Yes, very much so. Tolkien’s imaginary Middle-earth introduces the reader to an atmosphere of the ultimate Real, the true contours of the great war in which we are all immersed. And he does it with extraordinary power and beauty.
Tolkien also explores the mystery of God using evil to achieve the good. Would you discuss your exploration of this theme?
As a young man I experienced a few ill-spent years as an agnostic and sometime atheist. I know what it is to view existence through that form of blindness. I have an immense love of people trapped in grievous sin and error, and as I write my novels, I’m yearning to tell them their own true story — the real story — of their eternal dignity and value, of God’s love for them. I’ve experienced in my own life and in the lives of others how God is always at work, even when we cannot see his hand. He is always seeking to bring about hope and fruitfulness from even the most damaged lives. We must never despair over others, nor of ourselves. But we must pray without ceasing, as Jesus exhorts us to do.
Father Elijah: An Apocalypse ended with its protagonist heading to Jerusalem, and this sequel begins in the holy city. Likewise, the culmination of Robert Hugh Benson’s classic, The Lord of the World, unfolds in the Holy Land. What makes this a compelling place to depict the battle between good and evil?
The Holy Land is, of course, the site of crucial apocalyptic events foretold by Scripture, and this cannot be bypassed. Moreover, as one of my fictional characters points out, the birth and survival of modern-day Israel is a drama that grips the imagination of the world, because it is the land from which came the major foundation stones of Western civilization. St. Paul prophesies that there will come a time when the whole household of Israel will come to faith in Christ, the true Messiah. Some early Church Fathers taught that, toward the end of the ages, the Jewish people would be beguiled for a time by the Antichrist, the false messiah, but then they would be shaken and would awaken and resist him.
Judaism, Christianity and Islam revere Jerusalem as a holy city, and these three faiths all anticipate the coming of the Messiah. But this messianic vision has been appropriated by secular ideologies to take hold of power here on earth. Is that part of the book’s message?
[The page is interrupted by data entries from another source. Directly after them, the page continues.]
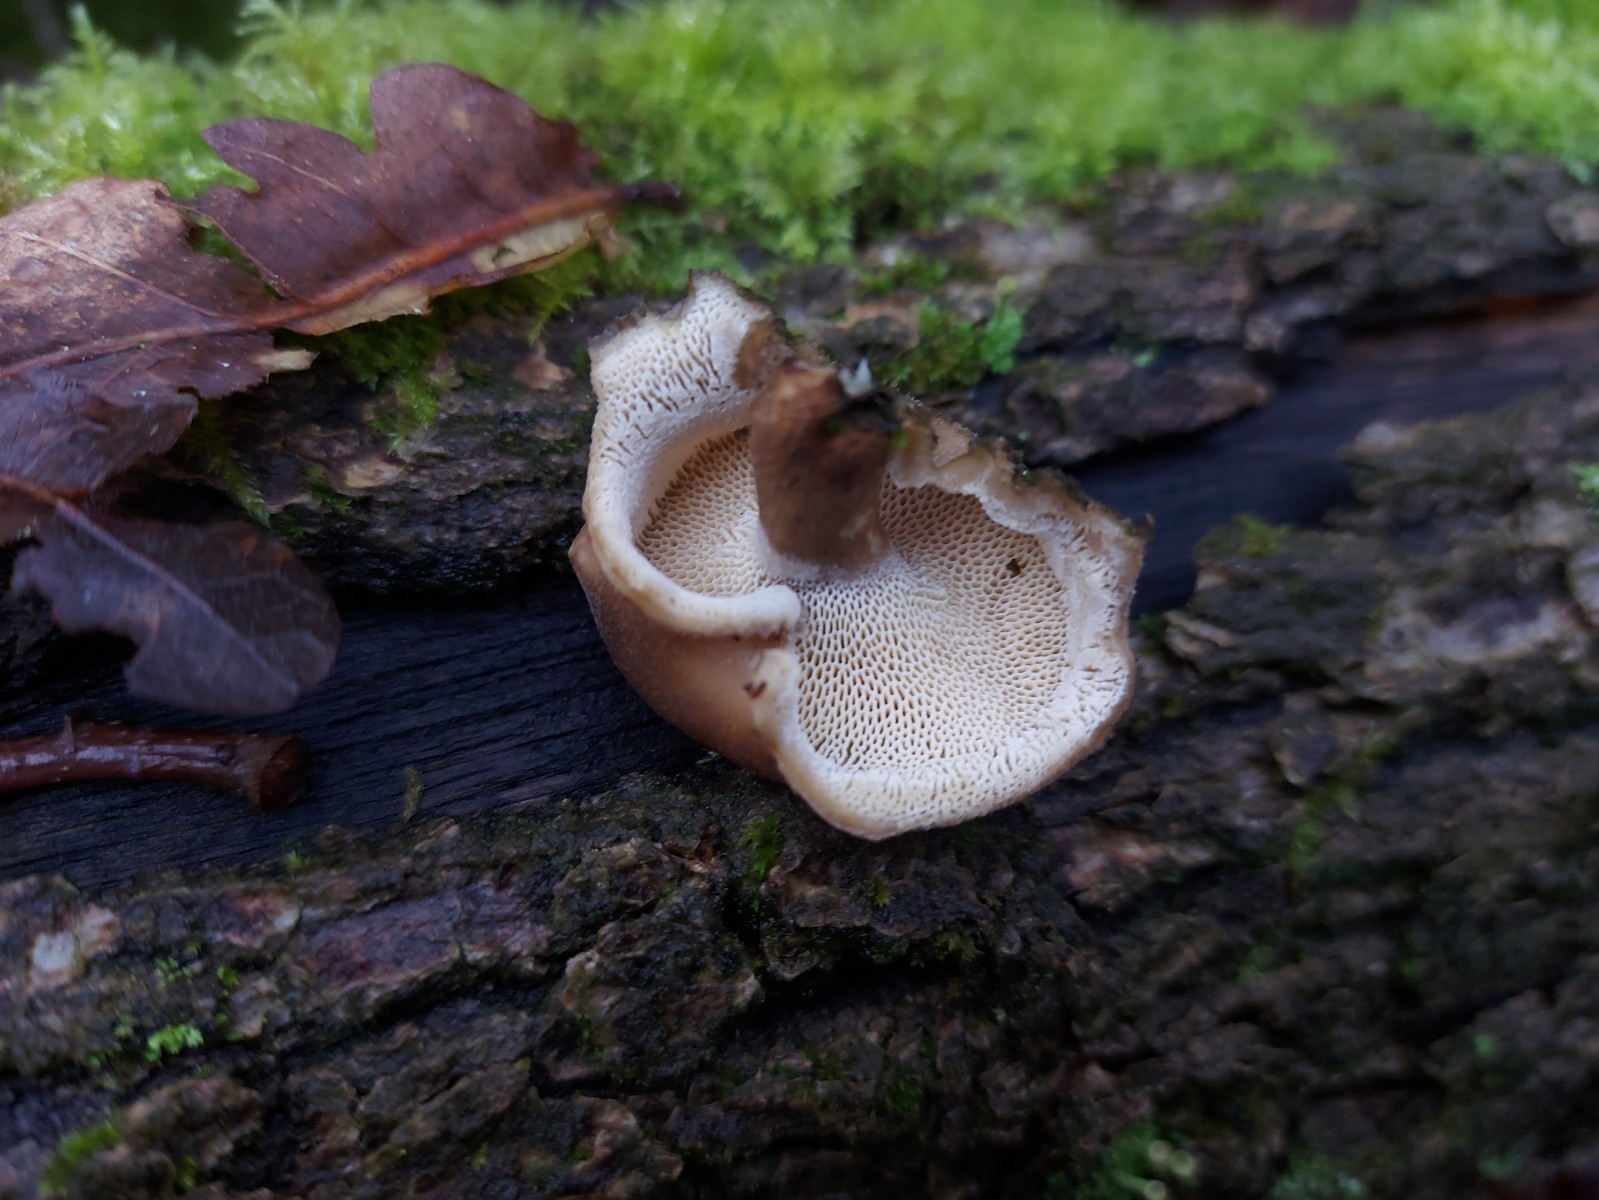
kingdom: Fungi
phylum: Basidiomycota
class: Agaricomycetes
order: Polyporales
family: Polyporaceae
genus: Lentinus
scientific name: Lentinus brumalis
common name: vinter-stilkporesvamp
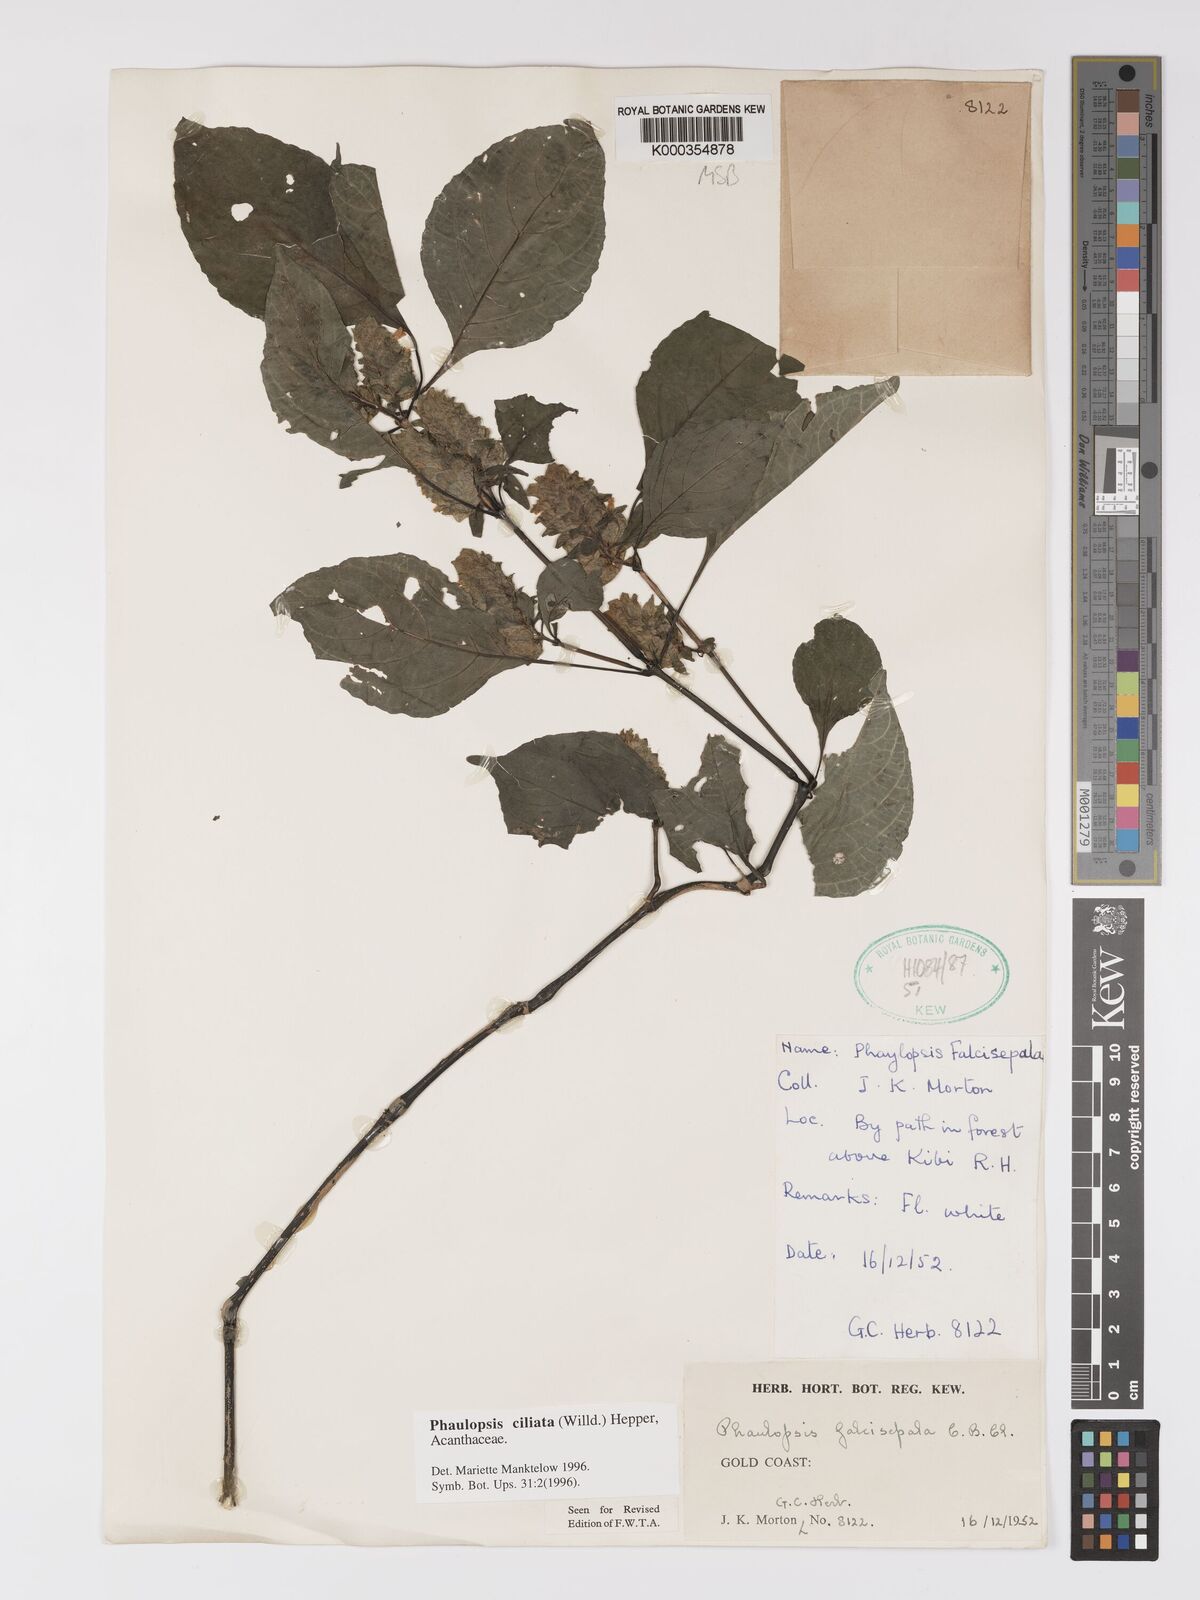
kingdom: Plantae
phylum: Tracheophyta
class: Magnoliopsida
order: Lamiales
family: Acanthaceae
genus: Phaulopsis
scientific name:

Yes, it’s an important part. The Catechism of the Catholic Church, in Section 675-677, teaches that secular messianism is “intrinsically perverse” and will be a primary negative factor in the ultimate persecution of the Church. This, combined with the “pseudo-messianism” of the Antichrist, will bring about the supreme deception which offers apparent solutions to mankind’s problems at the price of apostasy from the truth. The bulk of contemporary culture is dominated by this spirit — designed to delight and intoxicate and addict us into the ways of apostasy. For this reason, the creation of authentic Christian culture is now more urgent than ever. We are called by God to be signs of contradiction against the anti-human “humanism” of the false messiah — and to be signs of man’s true hope.